My T-SQL Tuesday contribution for this month discusses how I want automatic index management levels to be included with SQL Server.

T-SQL Tuesday host

For those of you who aren’t aware, this month’s T-SQL Tuesday topic was chosen by yours truly. Last week I invited everybody to write about a fantasy SQL service they have.

You can find out more about the invitation by clicking on the above picture, which is also a link.

In truth, I could have just talked about the suggestions I have already made. However, since I am the host this month, I am using more imagination.

Before I go any further and to avoid any confusion, I would also like to point out this post is written in British-English.

Automatic index management levels

Of course, aware some of you will be wondering what I mean by auto indexing levels.

Well currently the auto indexing feature only creates certain types of additional indexes. For example, an additional non-clustered index with included columns.

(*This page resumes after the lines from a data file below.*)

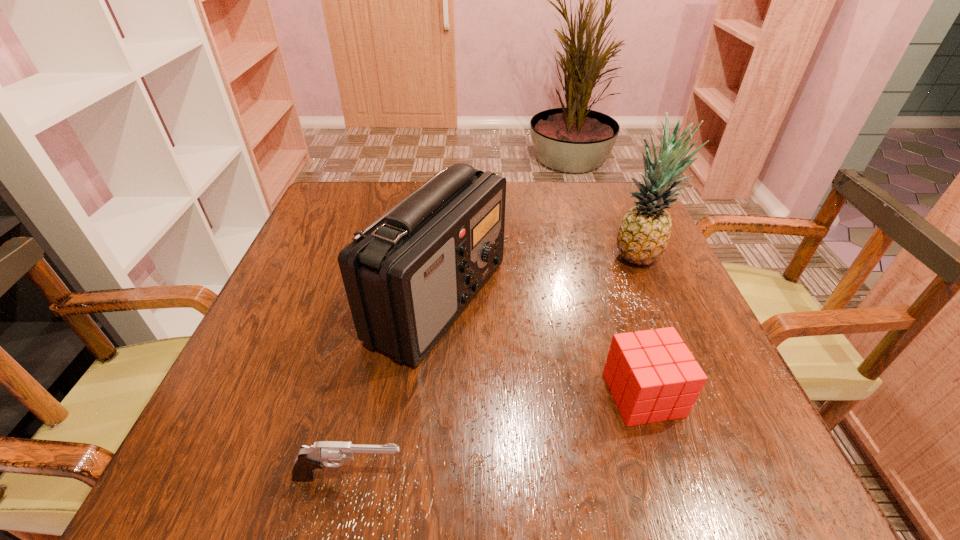
Locate an element on the screen. The height and width of the screenshot is (540, 960). pineapple that is positioned at the right edge is located at coordinates (643, 235).

Where is `cube located at the right edge`? This screenshot has height=540, width=960. cube located at the right edge is located at coordinates (653, 376).

Identify the location of object that is at the near left corner. Image resolution: width=960 pixels, height=540 pixels. (310, 458).

This screenshot has width=960, height=540. What are the coordinates of `free space at the far edge` in the screenshot? It's located at (571, 196).

Identify the location of vacant position at the near edge of the desktop. (613, 482).

Image resolution: width=960 pixels, height=540 pixels. I want to click on vacant space at the left edge of the desktop, so point(321,314).

Image resolution: width=960 pixels, height=540 pixels. What are the coordinates of `free space at the right edge of the desktop` in the screenshot? It's located at (663, 289).

Locate an element on the screen. The image size is (960, 540). free space at the far left corner is located at coordinates (320, 200).

This screenshot has width=960, height=540. Find the location of `vacant space at the far right corner`. vacant space at the far right corner is located at coordinates click(x=624, y=213).

This screenshot has height=540, width=960. In the image, there is a desktop. Find the location of `blank space at the near right corner`. blank space at the near right corner is located at coordinates (754, 437).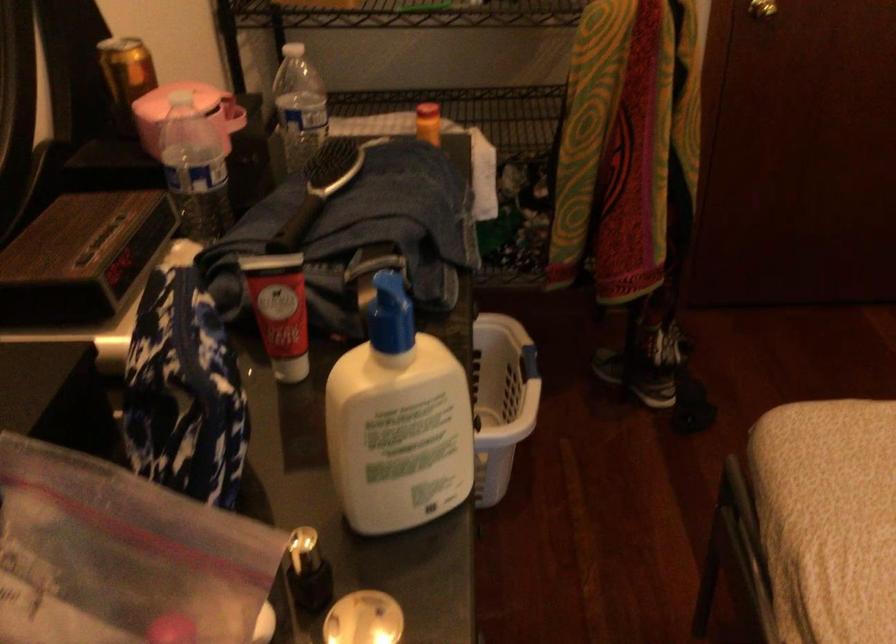
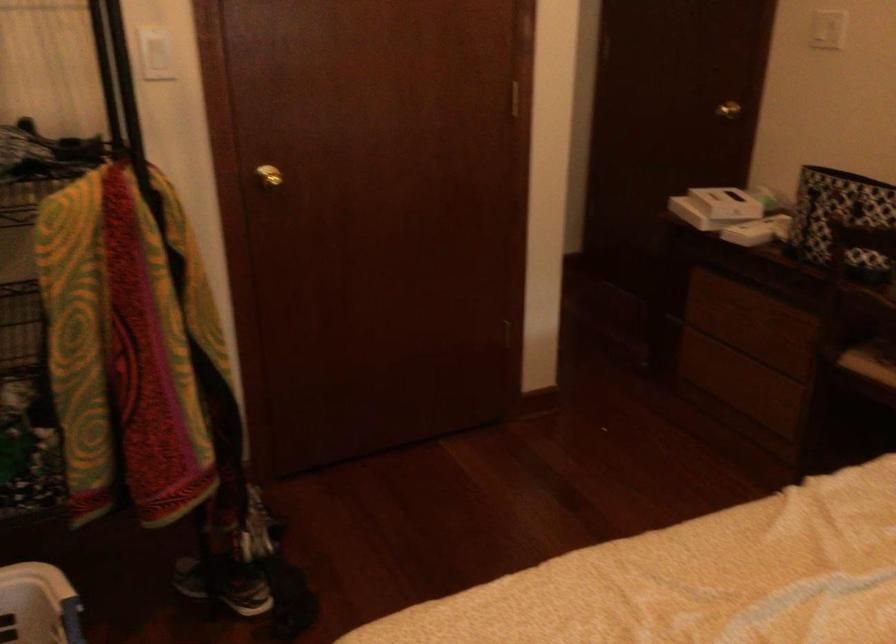
Where in the second image is the point corresponding to (x=528, y=357) from the first image?

(63, 616)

What I would like to finally see is a feature where you can set this at various levels for how aggressive it is. For instance, how it is now at level 1.

Afterwards, if I wanted it to go as far as to test introducing filtered indexes or converting set it to level 2.

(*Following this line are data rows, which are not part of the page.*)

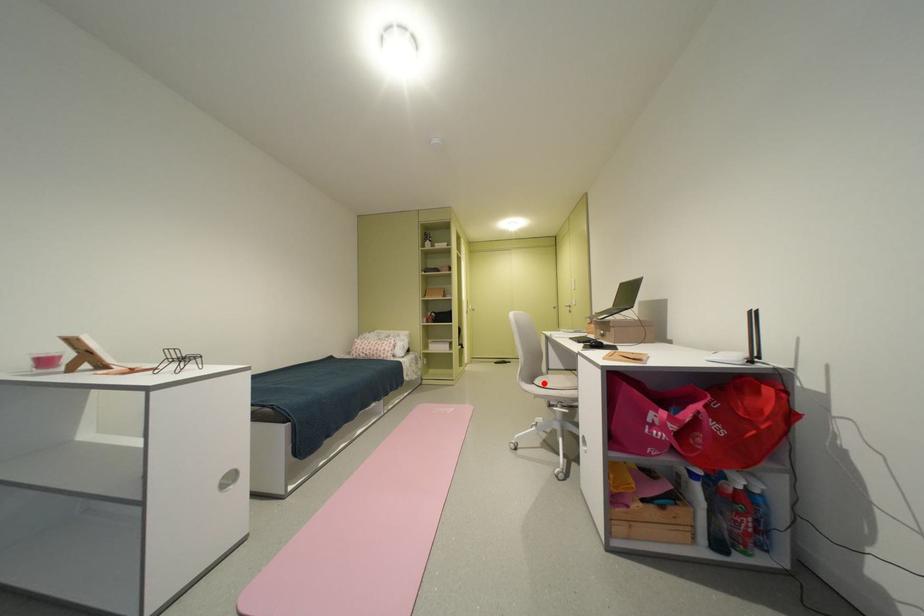
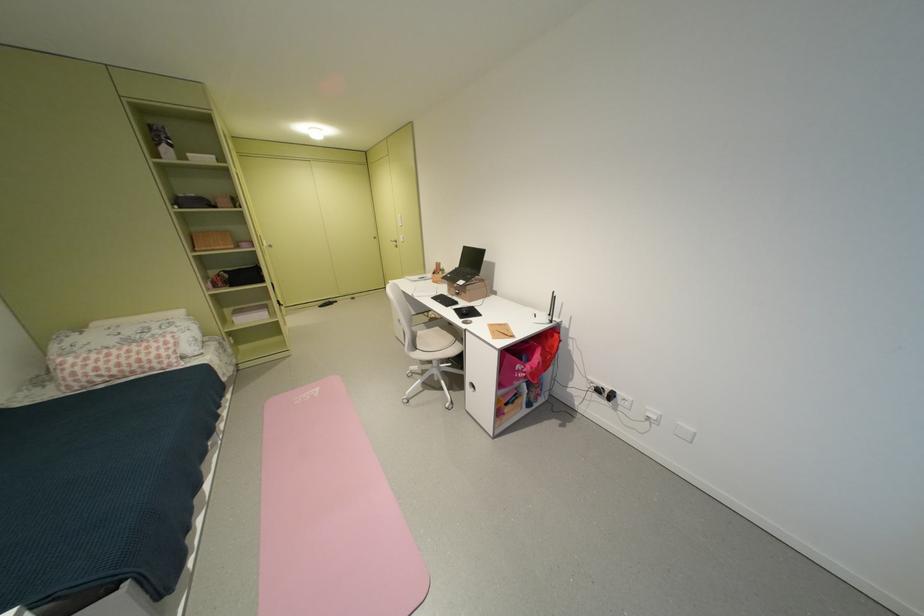
In the second image, find the point that corresponds to the highlighted location in the first image.

(428, 349)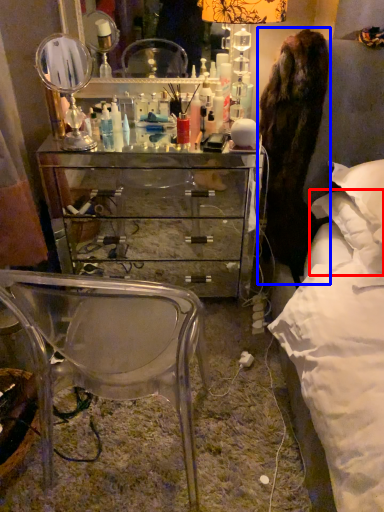
Question: Which of the following is the closest to the observer, pillow (highlighted by a red box) or fur coat (highlighted by a blue box)?

Choices:
 (A) pillow
 (B) fur coat

Answer: (A)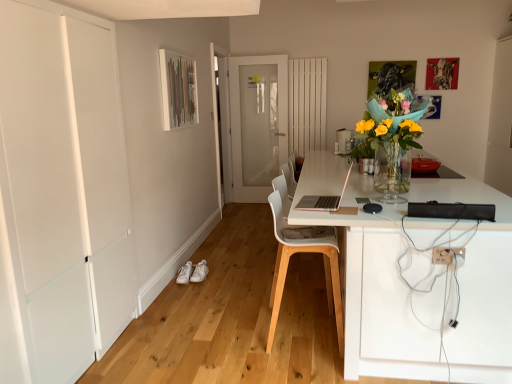
Identify the location of vacant area on top of white frosted glass door at center, positioned as the 1th door in right-to-left order (from a real-world perspective). This screenshot has height=384, width=512. (256, 55).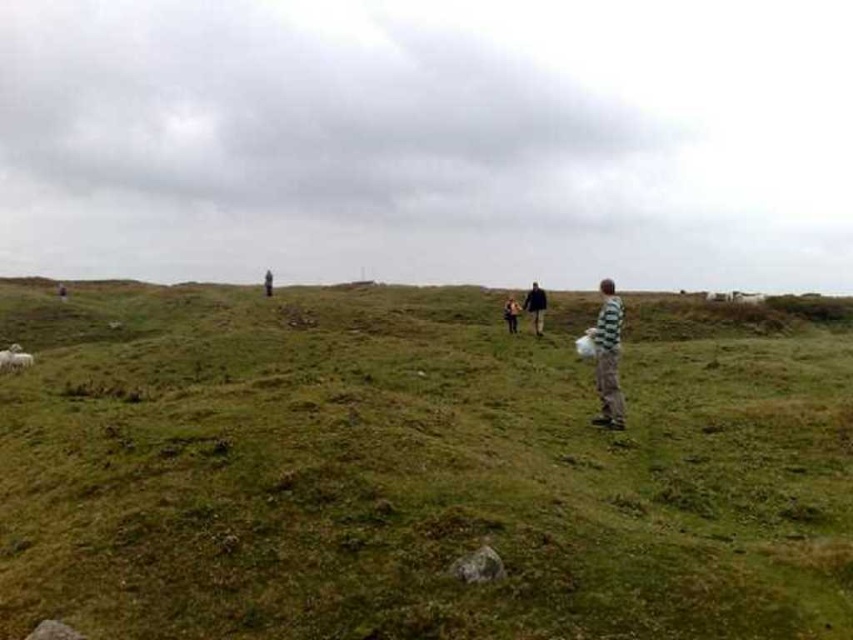
Question: Does green grassy field at center have a lesser width compared to dark brown leather jacket at center?

Choices:
 (A) yes
 (B) no

Answer: (B)

Question: Which point is closer to the camera?

Choices:
 (A) green grassy field at center
 (B) dark green jacket at center

Answer: (A)

Question: Which of the following is the farthest from the observer?

Choices:
 (A) striped fabric person at right
 (B) dark brown leather jacket at center

Answer: (B)

Question: Does green striped shirt at center appear on the right side of dark green jacket at center?

Choices:
 (A) no
 (B) yes

Answer: (B)

Question: Which of the following is the closest to the observer?

Choices:
 (A) dark brown leather jacket at center
 (B) dark green jacket at center
 (C) green striped shirt at center

Answer: (A)

Question: Considering the relative positions of striped fabric person at right and dark brown leather jacket at center in the image provided, where is striped fabric person at right located with respect to dark brown leather jacket at center?

Choices:
 (A) below
 (B) above

Answer: (A)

In addition, be able to select another level for SQL Server to look to convert traditional rowstore indexes to columnstore indexes. Because of the extra analysis and risk involved this would be level 3.

I think this would save people a lot of time because would save everybody having to identify these indexes that should be converted.

Of course, I realise this would be risky for performance reasons as well. Which is why I suggest it’s an extra level that is set with the risks being understood.

Ideally, I want to see this both on premises and in Azure SQL Databases.

To be honest, I would not be suprised if Microsoft did not already have this in mind. So, I have decided not to add it as a suggestion on the SQL Server site.

Another reason is because there is a level of risk involved if you were to use this. Though, there can be just as much risk involved letting somebody else do it manually.

Of course, if this gives you any ideas feel free to make a suggestion on the official SQL Server suggestion site here.

Final T-SQL Tuesday word

Now I do hope you have enjoyed my T-SQL Tuesday contribution about auto indexing levels.

In addition, I look forward to reading everybody else’s submissions this month and writing the round-up of them all. So, keep a look out for the round-up after today.